(Excerpt provided)
= Beginning of Section =

An algorithm used to generate random numbers adopted by the National Institute of Standards and Technology was written by the US National Security Agency to contain a backdoor, leaked Snowden documents reveal.
The internal memos state the Dual_EC_DRBG (Dual Elliptic Curve Deterministic Random Bit Generator) used in a 2006 National Institute of Standards and Technology standard and adopted by the International Organisation for Standardisation was written by the NSA.
“The road to developing this standard was smooth once the journey began,” an NSA memo stated according to the NY Times. “However, beginning the journey was a challenge in finesse.”
The possibility for such a backdoor was first flagged in 2006 and again a informal paper presented at the Crypto 2007 conference by researchers Dan Shumow and Niels Ferguson. (PDF)
Cryptographer Bruce Schneier wrote in a 2007 Wired article titled "Did NSA Put a Secret Backdoor in New Encryption Standard?" of the Shumow-Ferguson research that the generator in question stood out from the other three then competing proposals because it was "three orders of magnitude slower than its peers" and was the only standard "championed by the NSA".
In describing the algorithm and its potential flaws, Schneier said:
"There are a bunch of constants -- fixed numbers -- in the standard used to define the algorithm's elliptic curve ... What Shumow and Ferguson showed is that these numbers have a relationship with a second, secret set of numbers that can act as a kind of skeleton key. If you know the secret numbers, you can predict the output of the random-number generator after collecting just 32 bytes of its output."
"To put that in real terms, you only need to monitor one TLS internet encryption connection in order to crack the security of that protocol. If you know the secret numbers, you can completely break any instantiation of Dual_EC_DRBG."
Breaking the random-number generator meant breaking the entire security system, he said.

= End of Section =

(Your instructions) Write what comes next in the article about the NSA backdoor in the Dual_EC_DRBG random-number standard, starting right after its last sentence.

(Material provided)
= Beginning of Section =

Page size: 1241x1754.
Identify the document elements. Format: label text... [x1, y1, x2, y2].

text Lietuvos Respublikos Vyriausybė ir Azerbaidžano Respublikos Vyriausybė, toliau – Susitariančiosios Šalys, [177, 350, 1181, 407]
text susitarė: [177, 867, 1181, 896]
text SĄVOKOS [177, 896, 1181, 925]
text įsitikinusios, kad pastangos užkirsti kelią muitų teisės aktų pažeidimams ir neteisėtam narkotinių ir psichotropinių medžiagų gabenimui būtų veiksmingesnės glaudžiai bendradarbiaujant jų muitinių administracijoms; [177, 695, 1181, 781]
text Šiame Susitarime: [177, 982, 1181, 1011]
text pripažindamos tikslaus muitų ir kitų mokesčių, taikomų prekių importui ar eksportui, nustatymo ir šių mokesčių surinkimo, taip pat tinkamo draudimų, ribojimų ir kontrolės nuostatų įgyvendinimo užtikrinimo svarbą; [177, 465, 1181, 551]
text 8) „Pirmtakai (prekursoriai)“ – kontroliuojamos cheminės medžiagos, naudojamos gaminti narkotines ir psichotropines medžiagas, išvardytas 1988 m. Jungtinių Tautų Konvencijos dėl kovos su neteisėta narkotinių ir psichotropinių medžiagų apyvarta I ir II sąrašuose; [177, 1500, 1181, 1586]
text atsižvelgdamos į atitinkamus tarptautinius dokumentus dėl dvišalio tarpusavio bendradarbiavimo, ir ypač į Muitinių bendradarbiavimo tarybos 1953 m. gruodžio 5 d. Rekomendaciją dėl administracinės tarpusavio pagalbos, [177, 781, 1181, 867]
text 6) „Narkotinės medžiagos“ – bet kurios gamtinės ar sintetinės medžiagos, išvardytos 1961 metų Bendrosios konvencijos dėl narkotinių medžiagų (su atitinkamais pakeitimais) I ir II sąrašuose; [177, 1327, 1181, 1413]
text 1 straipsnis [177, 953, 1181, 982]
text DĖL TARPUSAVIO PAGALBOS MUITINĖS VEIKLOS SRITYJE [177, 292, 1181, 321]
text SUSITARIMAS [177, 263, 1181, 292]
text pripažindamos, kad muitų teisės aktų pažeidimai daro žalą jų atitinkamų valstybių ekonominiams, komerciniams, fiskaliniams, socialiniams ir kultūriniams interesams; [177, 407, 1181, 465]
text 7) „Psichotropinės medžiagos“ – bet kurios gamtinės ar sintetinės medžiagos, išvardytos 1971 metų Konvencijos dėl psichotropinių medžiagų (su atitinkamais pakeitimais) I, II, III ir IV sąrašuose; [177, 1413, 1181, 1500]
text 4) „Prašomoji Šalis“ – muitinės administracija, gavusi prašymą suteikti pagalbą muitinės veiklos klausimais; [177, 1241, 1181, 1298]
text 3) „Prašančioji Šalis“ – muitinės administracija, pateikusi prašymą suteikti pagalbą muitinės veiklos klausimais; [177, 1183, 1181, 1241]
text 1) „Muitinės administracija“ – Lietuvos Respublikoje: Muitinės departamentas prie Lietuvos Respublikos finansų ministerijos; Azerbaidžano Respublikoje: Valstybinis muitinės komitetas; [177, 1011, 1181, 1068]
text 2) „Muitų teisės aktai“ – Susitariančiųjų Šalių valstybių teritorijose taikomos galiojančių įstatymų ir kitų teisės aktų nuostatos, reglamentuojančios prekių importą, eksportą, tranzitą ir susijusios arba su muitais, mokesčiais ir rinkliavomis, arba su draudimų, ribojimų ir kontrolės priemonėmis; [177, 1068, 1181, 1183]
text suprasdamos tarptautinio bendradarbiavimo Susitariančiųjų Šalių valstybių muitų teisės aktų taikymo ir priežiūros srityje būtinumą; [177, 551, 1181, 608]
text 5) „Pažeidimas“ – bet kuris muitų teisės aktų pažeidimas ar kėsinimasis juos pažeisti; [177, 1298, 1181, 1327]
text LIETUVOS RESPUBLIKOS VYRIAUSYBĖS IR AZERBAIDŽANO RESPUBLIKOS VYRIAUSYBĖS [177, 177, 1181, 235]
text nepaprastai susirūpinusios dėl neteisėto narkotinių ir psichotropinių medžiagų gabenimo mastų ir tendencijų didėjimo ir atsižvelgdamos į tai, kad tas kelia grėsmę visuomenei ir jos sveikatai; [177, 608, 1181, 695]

= End of Section =

(Exercise answer)
The leaked documents suggest the NSA wrangled Canada’s Communications Security Establishment which at the time ran the standards process for the International Organization for Standardisation.
“After some behind-the-scenes finessing with the head of the Canadian national delegation and with the (Communications Security Establishment), the stage was set for NSA to submit a rewrite of the draft,” the memo read according to the NY Times.
“Eventually, NSA became the sole editor.”
@chriseng basically dual_ec_dbrg confirmed backdoored, a big passive break of SSL in 2010, lotsa VPNs owned (somehow)— Dan Kaminsky (@dakami) September 5, 2013
The leaks spurred the NIST to reopen public review of the Special Publication 800-90 in which the algorithm was contained and to deny that it deliberately weakened the security mechanism.
"NIST would not deliberately weaken a cryptographic standard. We will continue in our mission to work with the cryptographic community to create the strongest possible encryption standards for the US Government and industry at large," it said in a statement.
It said the body was "required by statute" to consult with the NSA adding its mandate was to "develop standards and guidelines to protect federal information and information systems" and that private industry had "voluntarily" adopted the standards due to its perceived security robustness.